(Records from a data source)
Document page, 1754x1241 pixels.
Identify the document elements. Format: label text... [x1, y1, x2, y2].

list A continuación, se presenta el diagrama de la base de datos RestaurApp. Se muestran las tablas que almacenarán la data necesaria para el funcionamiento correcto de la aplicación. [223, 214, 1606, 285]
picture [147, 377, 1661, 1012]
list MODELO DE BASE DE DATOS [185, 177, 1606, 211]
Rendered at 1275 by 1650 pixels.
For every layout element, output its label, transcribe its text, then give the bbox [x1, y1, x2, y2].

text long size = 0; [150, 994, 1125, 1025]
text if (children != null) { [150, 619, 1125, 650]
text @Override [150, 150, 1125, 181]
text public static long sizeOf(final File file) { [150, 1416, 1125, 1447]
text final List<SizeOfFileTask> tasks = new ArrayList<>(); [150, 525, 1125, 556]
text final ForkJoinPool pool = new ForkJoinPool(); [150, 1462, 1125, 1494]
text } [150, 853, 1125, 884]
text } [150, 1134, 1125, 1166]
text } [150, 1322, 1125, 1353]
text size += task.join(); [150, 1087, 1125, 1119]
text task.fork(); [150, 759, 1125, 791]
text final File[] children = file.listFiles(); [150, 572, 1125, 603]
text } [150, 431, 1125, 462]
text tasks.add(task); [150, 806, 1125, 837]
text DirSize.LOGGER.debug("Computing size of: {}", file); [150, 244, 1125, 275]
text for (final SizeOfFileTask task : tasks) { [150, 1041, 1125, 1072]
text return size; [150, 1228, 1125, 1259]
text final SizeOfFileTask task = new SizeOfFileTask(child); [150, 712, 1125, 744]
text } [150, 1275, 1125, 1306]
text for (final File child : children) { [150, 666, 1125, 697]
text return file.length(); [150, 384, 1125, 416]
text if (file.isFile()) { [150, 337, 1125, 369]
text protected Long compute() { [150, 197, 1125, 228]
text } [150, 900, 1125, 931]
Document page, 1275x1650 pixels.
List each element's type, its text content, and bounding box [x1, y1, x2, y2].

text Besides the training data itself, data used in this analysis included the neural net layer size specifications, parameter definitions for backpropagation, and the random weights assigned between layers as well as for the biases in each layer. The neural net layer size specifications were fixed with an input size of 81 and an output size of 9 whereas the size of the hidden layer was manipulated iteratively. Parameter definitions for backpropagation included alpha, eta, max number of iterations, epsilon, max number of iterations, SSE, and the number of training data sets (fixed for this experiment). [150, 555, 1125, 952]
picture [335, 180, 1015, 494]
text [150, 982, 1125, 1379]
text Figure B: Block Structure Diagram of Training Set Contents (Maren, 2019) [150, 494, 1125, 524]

Assignment =>
Set down all the data exactly as given.

Output =>
Document page, 1754x1241 pixels.
Identify the document elements. Format: label text... [x1, y1, x2, y2].

list A continuación, se presenta el diagrama de la base de datos RestaurApp. Se muestran las tablas que almacenarán la data necesaria para el funcionamiento correcto de la aplicación. [223, 214, 1606, 285]
picture [147, 377, 1661, 1012]
list MODELO DE BASE DE DATOS [185, 177, 1606, 211]
Rendered at 1275 by 1650 pixels.
For every layout element, output its label, transcribe its text, then give the bbox [x1, y1, x2, y2].

text long size = 0; [150, 994, 1125, 1025]
text if (children != null) { [150, 619, 1125, 650]
text @Override [150, 150, 1125, 181]
text public static long sizeOf(final File file) { [150, 1416, 1125, 1447]
text final List<SizeOfFileTask> tasks = new ArrayList<>(); [150, 525, 1125, 556]
text final ForkJoinPool pool = new ForkJoinPool(); [150, 1462, 1125, 1494]
text } [150, 853, 1125, 884]
text } [150, 1134, 1125, 1166]
text } [150, 1322, 1125, 1353]
text size += task.join(); [150, 1087, 1125, 1119]
text task.fork(); [150, 759, 1125, 791]
text final File[] children = file.listFiles(); [150, 572, 1125, 603]
text } [150, 431, 1125, 462]
text tasks.add(task); [150, 806, 1125, 837]
text DirSize.LOGGER.debug("Computing size of: {}", file); [150, 244, 1125, 275]
text for (final SizeOfFileTask task : tasks) { [150, 1041, 1125, 1072]
text return size; [150, 1228, 1125, 1259]
text final SizeOfFileTask task = new SizeOfFileTask(child); [150, 712, 1125, 744]
text } [150, 1275, 1125, 1306]
text for (final File child : children) { [150, 666, 1125, 697]
text return file.length(); [150, 384, 1125, 416]
text if (file.isFile()) { [150, 337, 1125, 369]
text protected Long compute() { [150, 197, 1125, 228]
text } [150, 900, 1125, 931]
Document page, 1275x1650 pixels.
List each element's type, its text content, and bounding box [x1, y1, x2, y2].

text Besides the training data itself, data used in this analysis included the neural net layer size specifications, parameter definitions for backpropagation, and the random weights assigned between layers as well as for the biases in each layer. The neural net layer size specifications were fixed with an input size of 81 and an output size of 9 whereas the size of the hidden layer was manipulated iteratively. Parameter definitions for backpropagation included alpha, eta, max number of iterations, epsilon, max number of iterations, SSE, and the number of training data sets (fixed for this experiment). [150, 555, 1125, 952]
picture [335, 180, 1015, 494]
text [150, 982, 1125, 1379]
text Figure B: Block Structure Diagram of Training Set Contents (Maren, 2019) [150, 494, 1125, 524]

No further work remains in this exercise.